The cash-strapped US electric car industryStartup Fisker finds itself in increasingly severe turbulence. Just over a week ago, the company announced that it would suspend production of its only Ocean model sold to date at the contract manufacturer Magna in Austria for six weeks.
Fisker previously owed $8.4 million in interest on convertible notes. At the same time, Fisker stated that the company was negotiating a collaboration with a car manufacturer.
These negotiations have now failed, as the start-up announced on Monday before the US stock exchanges opened, but did not name any names. Rumor has it that this is… Nissan have acted. Due to the breakdown of negotiations, Fisker will not be able to meet the closing condition of a $150 million financing commitment that the company entered into with an investor earlier this month, Fisker said.
Trading in the shares, which are now just a penny stock, was temporarily suspended after another fall in prices on Monday. Fisker securities have already lost more than 95 percent of their value this year. In order to be able to comply with the regulations for a stock exchange listing on the US technology exchange Nasdaq, Fisker wants to have a reverse stock split voted on at the shareholders’ meeting on April 24th.
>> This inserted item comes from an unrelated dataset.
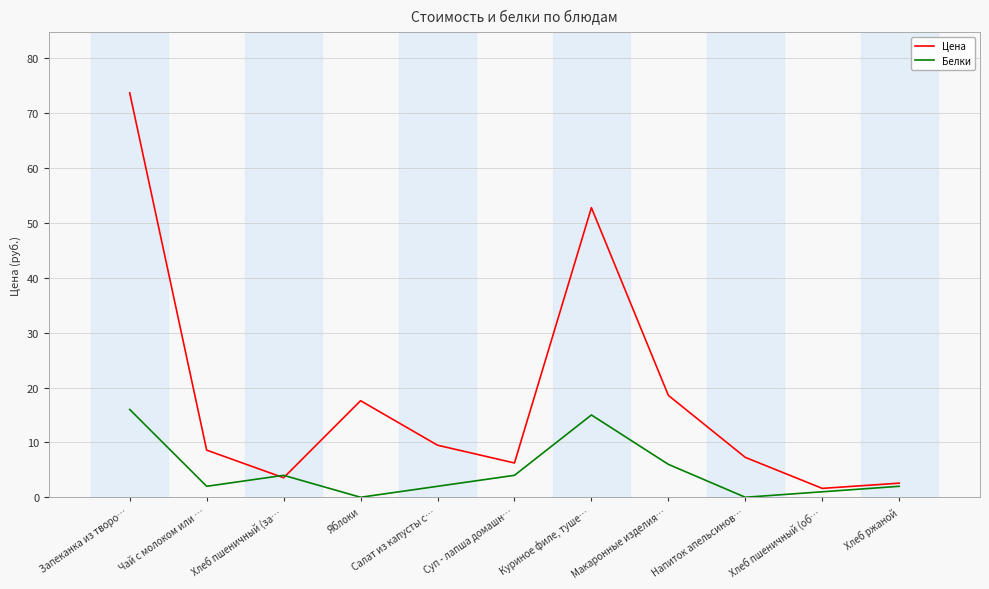

How many distinct data groups are displayed?

2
The electric car manufacturer, founded by Danish car designer Henrik Fisker, is stuck been in financial difficulties for a long time and had pointed out the risk of possible insolvency in February. Experts now think it’s more and more likely: “I can’t say whether it’s next week or next year, but it’s inevitable,” she quotes Reuters news agency
Thomas Hayes, head of hedge fund Great Hill Capital, on a possible bankruptcy of Fisker.
Cash has shrunk massively
Fisker is among the EV startups that went public at the start of the decade, many through mergers with special purpose acquisition companies (SPACs), which helped accelerate their rollouts. Their rise was due to the hope and enthusiasm of investors that the young electric car companies would one day Tesla could follow and gain a foothold in the highly competitive automotive industry.
According to the Wall Street Journal, the company’s cash had shrunk to around $121 million just over a week ago – less than a third of what was available at the end of last year. The company is the youngest automotiveStartup, which is threatened with bankruptcy. Electric truck maker Lordstown Motors and electric van maker Arrival have both filed for bankruptcy.
Fundraising has become difficult for loss-making electric car start-ups as they have little revenue to ramp up production and deliver to customers. At the same time, companies are struggling with tough competition, slowing demand and a difficult economic situation.
According to the Wall Street Journal, Fisker had sales of $273 million last year – with debt of more than $1 billion. Fisker built just over 10,000 vehicles in 2023 and delivered only 4,900 to customers.